As Told by Sunset

by ChudoJogurt


Every Sun Must Set

“So, you want to know why I have this tattoo?”

Sunset ran her fingers lightly across the left shoulder, where under her jacket, a thin black line of calligraphy was trailed on her skin and started to talk with a well-set voice of a storyteller.

“It’s a story I do not tell lightly, so listen well, for I will not soon be in the mood to repeat it.”

Sunset toyed with her drink a bit, looking at the reflection of the sun off the glass as she travelled far to her memories of a sun so much hotter and brighter than this.

"It was in Saddle Arabia, in a different world and life, almost seven years ago.
I was there with Equestrian Embassy - Princess Celestia wanted me to learn about trade agreements and diplomacy - and make some friends, something she was always going on about.

I met her at one of the banquets.
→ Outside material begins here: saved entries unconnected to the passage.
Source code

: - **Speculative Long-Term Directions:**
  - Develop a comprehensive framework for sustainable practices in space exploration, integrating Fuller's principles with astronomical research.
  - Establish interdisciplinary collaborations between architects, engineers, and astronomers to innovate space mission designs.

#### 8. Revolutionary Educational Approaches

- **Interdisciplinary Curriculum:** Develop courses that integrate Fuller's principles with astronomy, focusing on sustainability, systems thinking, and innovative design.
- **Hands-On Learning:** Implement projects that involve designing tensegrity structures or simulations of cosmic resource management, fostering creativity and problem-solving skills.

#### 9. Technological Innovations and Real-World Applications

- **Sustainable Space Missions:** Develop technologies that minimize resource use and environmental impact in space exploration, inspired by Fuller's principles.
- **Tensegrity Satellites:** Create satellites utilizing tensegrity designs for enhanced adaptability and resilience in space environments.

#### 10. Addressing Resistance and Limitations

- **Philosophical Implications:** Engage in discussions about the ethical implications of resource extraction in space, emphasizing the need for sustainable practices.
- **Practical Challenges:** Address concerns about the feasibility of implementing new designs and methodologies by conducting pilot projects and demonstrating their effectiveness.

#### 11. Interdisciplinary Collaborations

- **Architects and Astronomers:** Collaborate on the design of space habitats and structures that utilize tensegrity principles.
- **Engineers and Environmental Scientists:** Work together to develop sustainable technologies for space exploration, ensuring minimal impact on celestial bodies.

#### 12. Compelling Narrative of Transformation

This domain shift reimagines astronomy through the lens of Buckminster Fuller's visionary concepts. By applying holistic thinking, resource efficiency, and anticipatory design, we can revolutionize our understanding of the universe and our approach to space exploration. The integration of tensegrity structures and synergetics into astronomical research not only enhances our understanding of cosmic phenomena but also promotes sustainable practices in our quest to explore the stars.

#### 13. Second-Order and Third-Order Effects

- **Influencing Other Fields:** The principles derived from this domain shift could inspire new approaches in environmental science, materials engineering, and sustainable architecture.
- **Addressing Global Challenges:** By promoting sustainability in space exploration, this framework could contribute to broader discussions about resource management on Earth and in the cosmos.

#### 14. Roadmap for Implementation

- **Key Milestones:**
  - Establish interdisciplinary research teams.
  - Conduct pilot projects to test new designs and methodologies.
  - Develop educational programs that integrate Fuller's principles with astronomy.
She was tall, with a snow-white coat and light blue mane, svelte and delicate and strong like only Saddle Arabians are, and she had the most beautiful little wrinkles in the corners of her eyes from forty years watching the desert sun. Mirzya Nada bint Sabah Almatar she was called, Mistress of Seven Oases.

It may have been my Oedipal complex, I won't deny that. Or maybe it was true love... it didn't matter. Not then and not now.

We filled our days with gentle touches and veiled looks hidden in the din of hunts and negotiations - the universal language of secret lovers. In the evening I would sneak out of the embassy and into her palace. There we would swim in the cold oasis waters and feed each other dates and grapes as we read the musty scrolls of her library. She would teach me how to name the desert winds and read the shifting sands and how to drink the Saddle Arabian date wine - thick and sweet like honey.

And at nights she taught me something sweeter still.

I was sixteen back then like I am now, but so much younger. So much more innocent and so much more happy.

And then, all too soon, the month was over. The trade agreements were signed, the oaths of eternal friendship and alliance exchanged and it was time for us to go home.

I wanted to stay with her. To be with her - for a year or for the rest of my life, I don't think I knew back then. So I wrote a letter to Celestia to tell her I was not coming back. Something about the Saddle Arabian lore and retracing Starswirl’s research on the Amniomorphic spell, and like the love-struck filly I was I ran off to tell my sweetheart.

I found the gates closed and barred. Black doors looked like they were dripping blood in the setting sun, but I paid it no heed.

When I knocked the Captain of her guard came out - a raven-black stallion, so muscled and thick, he could have been an earth pony if not for his great height.

“You are no longer welcome here,” he said. “Mistress has ordered the doors closed, and but a single message relayed.”

And her message read thus: "كُـل شـمـس يـجب أن تـغيـب.”

Anger and pain tuned Sunset's voice raw.

”She broke up with me through a guard. She broke my heart, and she did not even have the decency to do it to my face!

I was never hurt like that before, and not even the desert sun would thaw away the ice that filled my insides at these words.

“It must have been a mistake”, I thought. Surely the mare of my dreams would not be so cruel, and once she knew I would stay with her, she’d welcome me with open hooves.

I demanded to be let in and he denied me. I pleaded with him to relay the message, but that he would not do as well. And that’s when my pain turned to anger and my anger turned to fire.

Horses of Saddle Arabia have the magic of their own. Calling upon the right Name, they can become as quick as pegasi and as strong as earth ponies, if for a time, and Nada trained her guards well. But against me, they might as well have been toy soldiers. I broke the Captain like a twig, hurtling him burned and crippled clean through the heavy doors and I blazed all the way to her room.

Sand turned to glass where I walked, and guards who tried to stop me blistered and burned, and neither barred doors not stone walls would stop me.

I found her by the fountain in the patio she so very liked. The same patio where we splashed each other with water and where I told her that I loved her for the first time as she smiled and gave me my first kiss.

She was not afraid. Whether she was brave or knew that I would never hurt her, I do not know to this day, but all she said to me were the same five words.

"كُـل شـمـس يـجب أن تـغيـب.", she said, calm and a little bit sad. "Every sun must set. It was good while it lasted, my little sun, but it is over now. Go home." And with that, she turned and left and all I could do was look as she trotted away.

I wanted to try to stop her. I wanted to cry and to beg for her to change her mind, to tell her that I loved her and that I would love her forever and ever. Instead, I just stood there like a foal while whatever was left of my pride battled my desperation until the evening turned into the night.

And as the evening ended and the night has covered the palace, I had to admit that she was right. Every sun must set, and everything will pass.”

Sunset ran her fingers lightly across her left shoulder, tracing the intricate calligraphy on her skin under the sleeve again.

“That’s what I carry on my shoulder. Words of pain and wisdom from a country and life far away, to remind me that all the things come to an end and nothing is forever.”